WORK TO BE COMPLETED —
Every line below that has "ACGIH" in it should be copied.

□ □ □

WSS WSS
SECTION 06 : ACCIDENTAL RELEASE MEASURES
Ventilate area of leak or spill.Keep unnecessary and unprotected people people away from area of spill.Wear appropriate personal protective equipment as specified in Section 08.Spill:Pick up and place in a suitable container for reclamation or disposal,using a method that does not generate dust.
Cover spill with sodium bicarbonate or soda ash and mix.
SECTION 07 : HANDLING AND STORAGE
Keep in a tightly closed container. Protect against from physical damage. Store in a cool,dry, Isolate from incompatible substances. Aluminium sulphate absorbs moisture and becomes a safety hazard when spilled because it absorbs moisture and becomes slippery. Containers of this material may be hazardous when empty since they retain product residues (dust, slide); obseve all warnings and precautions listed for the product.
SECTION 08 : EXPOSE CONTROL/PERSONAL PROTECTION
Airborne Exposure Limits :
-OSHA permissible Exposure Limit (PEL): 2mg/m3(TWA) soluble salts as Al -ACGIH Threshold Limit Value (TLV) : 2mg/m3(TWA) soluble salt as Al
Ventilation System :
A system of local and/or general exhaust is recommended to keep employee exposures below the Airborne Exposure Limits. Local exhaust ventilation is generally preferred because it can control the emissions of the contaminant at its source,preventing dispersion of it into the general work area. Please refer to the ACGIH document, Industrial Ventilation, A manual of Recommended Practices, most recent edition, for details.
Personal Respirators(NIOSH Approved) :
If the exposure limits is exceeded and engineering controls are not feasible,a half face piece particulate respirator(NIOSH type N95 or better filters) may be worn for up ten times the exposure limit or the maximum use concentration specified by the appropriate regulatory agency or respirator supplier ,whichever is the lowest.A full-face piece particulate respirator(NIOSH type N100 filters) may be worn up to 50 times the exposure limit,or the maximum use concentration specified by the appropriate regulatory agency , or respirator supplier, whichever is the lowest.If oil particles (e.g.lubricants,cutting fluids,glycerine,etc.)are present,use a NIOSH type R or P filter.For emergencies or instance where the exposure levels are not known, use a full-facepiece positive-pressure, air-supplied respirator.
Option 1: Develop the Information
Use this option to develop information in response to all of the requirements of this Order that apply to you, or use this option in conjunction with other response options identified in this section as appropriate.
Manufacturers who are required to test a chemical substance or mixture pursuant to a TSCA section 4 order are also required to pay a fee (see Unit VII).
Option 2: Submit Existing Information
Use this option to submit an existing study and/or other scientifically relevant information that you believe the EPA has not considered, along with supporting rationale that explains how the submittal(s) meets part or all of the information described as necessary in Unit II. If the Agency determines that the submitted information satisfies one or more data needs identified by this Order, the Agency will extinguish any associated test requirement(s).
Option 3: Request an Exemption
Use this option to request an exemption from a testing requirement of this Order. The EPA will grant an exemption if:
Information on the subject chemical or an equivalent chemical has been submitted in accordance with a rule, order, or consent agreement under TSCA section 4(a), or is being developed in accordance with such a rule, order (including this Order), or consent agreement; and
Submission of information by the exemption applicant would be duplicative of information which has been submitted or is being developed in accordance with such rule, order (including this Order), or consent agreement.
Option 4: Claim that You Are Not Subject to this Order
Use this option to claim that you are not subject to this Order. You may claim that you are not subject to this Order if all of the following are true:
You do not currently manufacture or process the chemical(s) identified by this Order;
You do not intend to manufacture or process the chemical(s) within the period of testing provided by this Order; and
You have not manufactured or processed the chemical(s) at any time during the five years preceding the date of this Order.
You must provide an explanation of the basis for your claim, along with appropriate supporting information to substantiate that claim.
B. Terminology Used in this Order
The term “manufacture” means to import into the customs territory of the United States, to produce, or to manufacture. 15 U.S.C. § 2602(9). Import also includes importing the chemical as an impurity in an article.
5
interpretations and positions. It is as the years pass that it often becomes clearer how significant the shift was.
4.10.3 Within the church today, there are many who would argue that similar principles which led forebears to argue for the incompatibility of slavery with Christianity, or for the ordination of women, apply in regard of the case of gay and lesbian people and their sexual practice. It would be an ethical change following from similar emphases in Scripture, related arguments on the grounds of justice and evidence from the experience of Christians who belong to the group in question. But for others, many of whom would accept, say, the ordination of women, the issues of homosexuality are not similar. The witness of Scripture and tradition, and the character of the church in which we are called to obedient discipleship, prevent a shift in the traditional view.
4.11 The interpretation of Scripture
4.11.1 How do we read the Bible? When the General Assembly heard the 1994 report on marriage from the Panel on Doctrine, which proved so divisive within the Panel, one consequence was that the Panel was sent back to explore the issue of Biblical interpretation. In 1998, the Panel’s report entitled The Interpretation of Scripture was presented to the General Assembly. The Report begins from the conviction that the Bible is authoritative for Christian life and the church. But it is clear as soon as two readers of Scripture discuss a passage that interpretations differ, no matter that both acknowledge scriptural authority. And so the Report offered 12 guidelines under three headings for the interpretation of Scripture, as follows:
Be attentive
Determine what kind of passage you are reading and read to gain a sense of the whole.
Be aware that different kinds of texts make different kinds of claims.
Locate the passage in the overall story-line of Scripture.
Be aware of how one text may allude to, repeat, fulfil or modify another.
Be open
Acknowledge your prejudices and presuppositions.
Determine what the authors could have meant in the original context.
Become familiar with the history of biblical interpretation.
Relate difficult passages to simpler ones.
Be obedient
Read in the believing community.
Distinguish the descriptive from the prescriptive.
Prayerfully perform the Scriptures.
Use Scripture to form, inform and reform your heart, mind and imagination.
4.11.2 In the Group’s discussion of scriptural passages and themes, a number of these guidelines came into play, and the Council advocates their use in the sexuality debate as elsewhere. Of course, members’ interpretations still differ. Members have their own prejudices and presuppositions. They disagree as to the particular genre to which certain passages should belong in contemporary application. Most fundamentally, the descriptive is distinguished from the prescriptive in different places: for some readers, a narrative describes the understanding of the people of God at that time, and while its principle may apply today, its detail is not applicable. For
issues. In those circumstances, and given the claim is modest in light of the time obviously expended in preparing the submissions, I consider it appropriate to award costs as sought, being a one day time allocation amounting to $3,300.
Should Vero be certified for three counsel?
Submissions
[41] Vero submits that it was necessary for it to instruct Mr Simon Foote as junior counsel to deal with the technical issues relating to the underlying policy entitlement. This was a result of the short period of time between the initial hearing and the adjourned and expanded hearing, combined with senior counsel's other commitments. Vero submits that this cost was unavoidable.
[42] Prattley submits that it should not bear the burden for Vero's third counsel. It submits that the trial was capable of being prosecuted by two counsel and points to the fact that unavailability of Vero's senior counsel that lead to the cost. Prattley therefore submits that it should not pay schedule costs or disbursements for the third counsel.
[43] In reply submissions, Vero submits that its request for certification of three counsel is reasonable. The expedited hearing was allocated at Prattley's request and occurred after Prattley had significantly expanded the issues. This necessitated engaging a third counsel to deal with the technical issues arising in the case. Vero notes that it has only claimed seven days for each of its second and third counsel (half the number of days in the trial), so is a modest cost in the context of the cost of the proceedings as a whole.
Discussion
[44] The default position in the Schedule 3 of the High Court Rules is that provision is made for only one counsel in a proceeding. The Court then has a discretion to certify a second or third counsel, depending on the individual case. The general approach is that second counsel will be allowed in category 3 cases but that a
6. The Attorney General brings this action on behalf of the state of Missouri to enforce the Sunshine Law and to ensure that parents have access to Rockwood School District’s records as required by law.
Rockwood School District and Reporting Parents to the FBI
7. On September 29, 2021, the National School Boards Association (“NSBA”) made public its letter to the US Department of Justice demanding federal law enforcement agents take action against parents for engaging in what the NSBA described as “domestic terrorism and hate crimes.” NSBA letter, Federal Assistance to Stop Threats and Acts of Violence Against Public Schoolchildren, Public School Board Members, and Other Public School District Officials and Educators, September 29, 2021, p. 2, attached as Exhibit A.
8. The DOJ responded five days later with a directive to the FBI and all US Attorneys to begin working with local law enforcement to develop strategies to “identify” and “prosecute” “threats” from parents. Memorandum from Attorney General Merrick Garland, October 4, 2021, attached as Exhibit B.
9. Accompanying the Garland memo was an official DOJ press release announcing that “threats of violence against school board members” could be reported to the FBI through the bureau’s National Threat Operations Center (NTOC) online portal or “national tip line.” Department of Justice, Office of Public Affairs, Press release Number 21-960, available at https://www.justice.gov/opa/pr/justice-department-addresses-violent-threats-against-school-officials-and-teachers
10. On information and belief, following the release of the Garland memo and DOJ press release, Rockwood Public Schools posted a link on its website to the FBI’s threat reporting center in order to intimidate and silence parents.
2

□ □ □

REPLY —
-OSHA permissible Exposure Limit (PEL): 2mg/m3(TWA) soluble salts as Al -ACGIH Threshold Limit Value (TLV) : 2mg/m3(TWA) soluble salt as Al
A system of local and/or general exhaust is recommended to keep employee exposures below the Airborne Exposure Limits. Local exhaust ventilation is generally preferred because it can control the emissions of the contaminant at its source,preventing dispersion of it into the general work area. Please refer to the ACGIH document, Industrial Ventilation, A manual of Recommended Practices, most recent edition, for details.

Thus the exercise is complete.